Updated: see below
I have figured out how to get the Key Name field filled in for my dataset so that I have now reduced the write ops by 2 (down from 8). But I still have this extra empty column "ID". I have tried various configurations of the bulkloader.py, but I am unable to populate that column and hopefully reduce my write ops down further...
Here's what I have:
python_preamble:
- import: base64
- import: re
- import: google.appengine.ext.bulkload.transform
- import: google.appengine.ext.bulkload.bulkloader_wizard
- import: google.appengine.ext.db
- import: google.appengine.api.datastore
- import: google.appengine.api.users
transformers:
- kind: Word
connector: csv
property_map:
- property: __key__
external_name: word
export_transform: transform.key_id_or_name_as_string
- property: ID
external_name: ID
# How to configure this one to use up that silly empty column called "ID"?
- property: otherlangs
external_name: otherlangs
Here is the header of my csv file and some sample rows:
$ head allting.csv
ID,word,otherlangs
100,a,it|uno|
200,aaltos,fi|aaltojen|
300,aardvark,is|jarðsvín|nl|aardvarken|
Update: Okay, well, I found out how to populate the "ID" column at the expense of the "Key Name" column...
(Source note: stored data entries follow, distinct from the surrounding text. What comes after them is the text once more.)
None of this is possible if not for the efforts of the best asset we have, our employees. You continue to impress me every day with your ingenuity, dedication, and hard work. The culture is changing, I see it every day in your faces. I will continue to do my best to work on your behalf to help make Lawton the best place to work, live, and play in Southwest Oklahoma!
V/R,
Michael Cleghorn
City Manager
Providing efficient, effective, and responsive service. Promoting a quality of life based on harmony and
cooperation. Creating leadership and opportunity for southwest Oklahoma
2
I changed my bulkload.py to look like this:
transformers:
- kind: Word
connector: csv
connector_options:
encoding: utf-8
columns: from_header
property_map:
- property: __key__
external_name: id
export_transform: transform.key_id_or_name_as_string
import_transform: transform.create_foreign_key('id', key_is_id=True)
- property: word·
external_name: word·
- property: otherlangs·
external_name: otherlangs·
The csv file looks like this:
id,word,otherlangs
100,a,it|uno|
200,aaltos,fi|aaltojen|
...
And the output in the Datastore Viewer looks like this now:
Still wondering if there's any way to populate the ID and the "Key Name" column and get the write ops down to 4?
Since no one has any thoughts on this question, I will document this workaround I came up with.
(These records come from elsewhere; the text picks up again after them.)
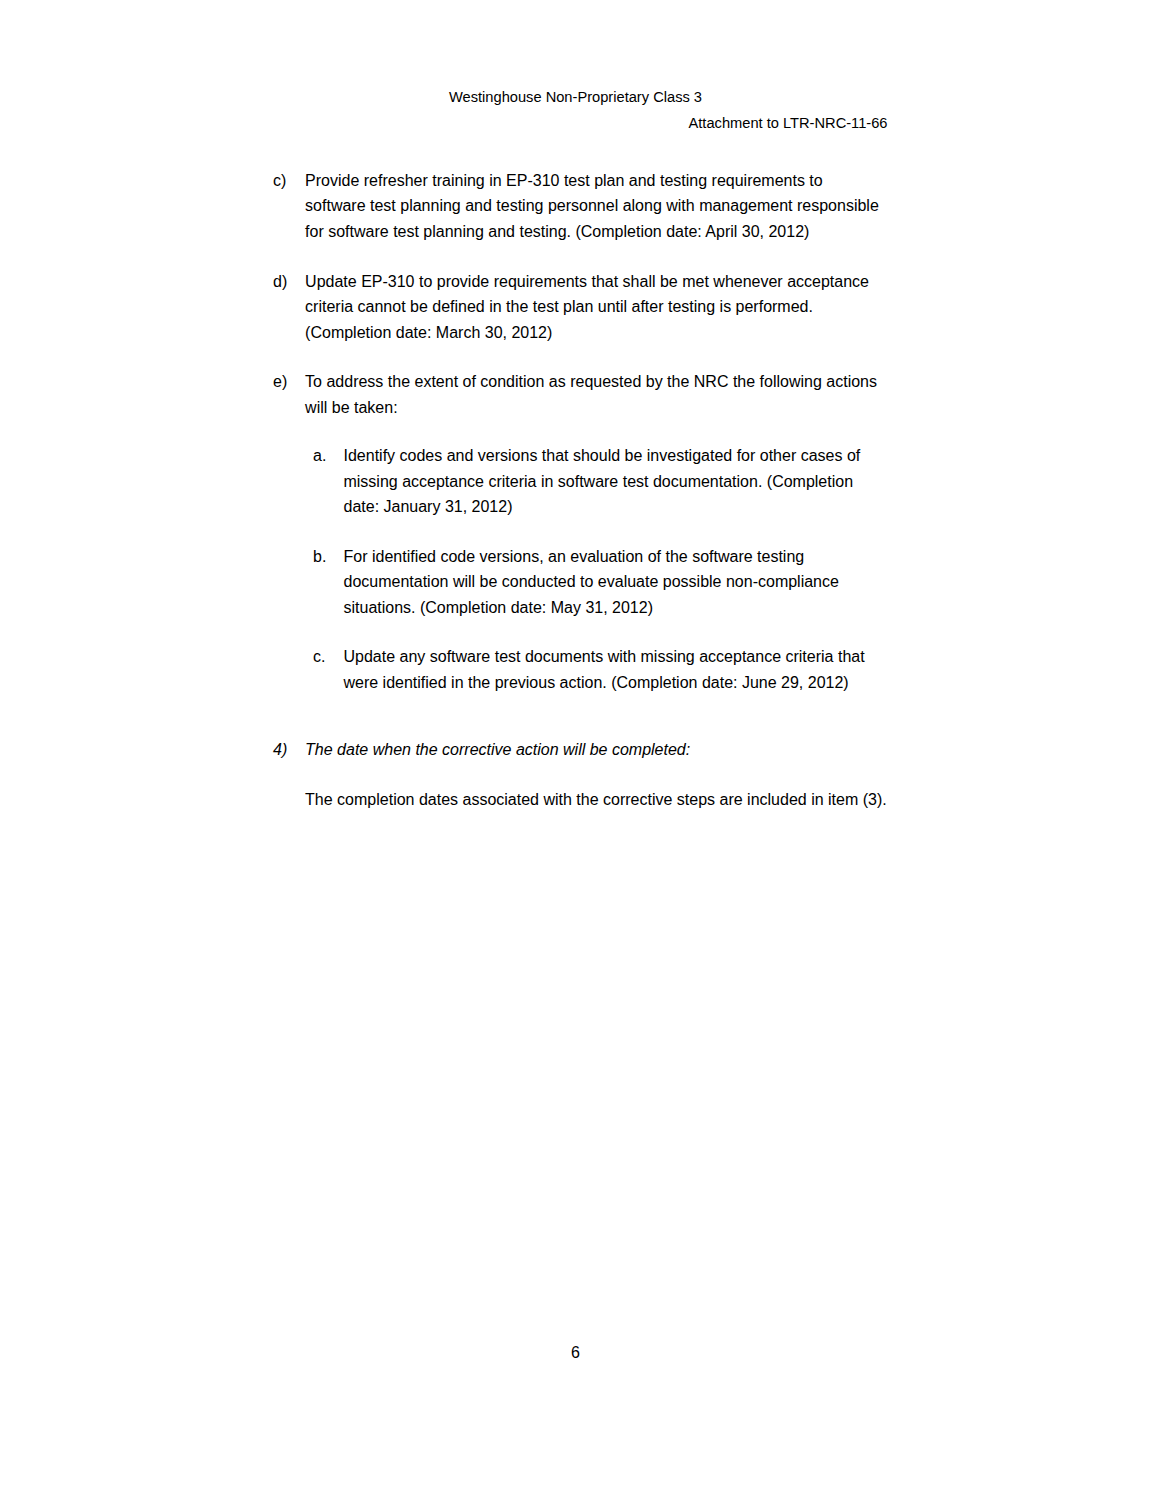Westinghouse Non-Proprietary Class 3
Attachment to LTR-NRC-11-66
c) Provide refresher training in EP-310 test plan and testing requirements to software test planning and testing personnel along with management responsible for software test planning and testing. (Completion date: April 30, 2012)
d) Update EP-310 to provide requirements that shall be met whenever acceptance criteria cannot be defined in the test plan until after testing is performed. (Completion date: March 30, 2012)
e) To address the extent of condition as requested by the NRC the following actions will be taken:
a. Identify codes and versions that should be investigated for other cases of missing acceptance criteria in software test documentation. (Completion date: January 31, 2012)
b. For identified code versions, an evaluation of the software testing documentation will be conducted to evaluate possible non-compliance situations. (Completion date: May 31, 2012)
c. Update any software test documents with missing acceptance criteria that were identified in the previous action. (Completion date: June 29, 2012)
4)
The date when the corrective action will be completed:
The completion dates associated with the corrective steps are included in item (3).
6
I was able to get the write ops down to 4 by doing this to the bulkload.yaml file
...
transformers:
- kind: Word
connector: csv
connector_options:
encoding: utf-8
columns: from_header
property_map:
- property: __key__
external_name: word
export_transform: transform.key_id_or_name_as_string
- property: otherlangs
external_name: otherlangs
changing my class to look like this:
class Word(db.Model):
word = db.StringProperty(multiline=False)
otherlangs = db.StringProperty(multiline=True)
def __str__(self): #encode('utf8')
return "word: " + str(self.key().name().encode('utf8')) + ", otherlangs: " + self.otherlangs.encode('utf8')
And now the write ops are 4, which is nice:
Querying in the interactive console got trickier, it took me a while to figure that out.
from google.appengine.api import users
from google.appengine.ext.db.metadata import Namespace
import words
foo = words.Word.get_by_key_name('abalone')
print foo
which produces:
word: abalone, otherlangs: fr|ormeaux|it|orecchie di mare|
What I don't understand is... how can I dynamically add new words in such a way that I can get the word to be the key, like the bulk uploader is doing for me. But I'm not going to worry about that too much, as long as the bulk loader can do it, that's good enough for the moment I guess.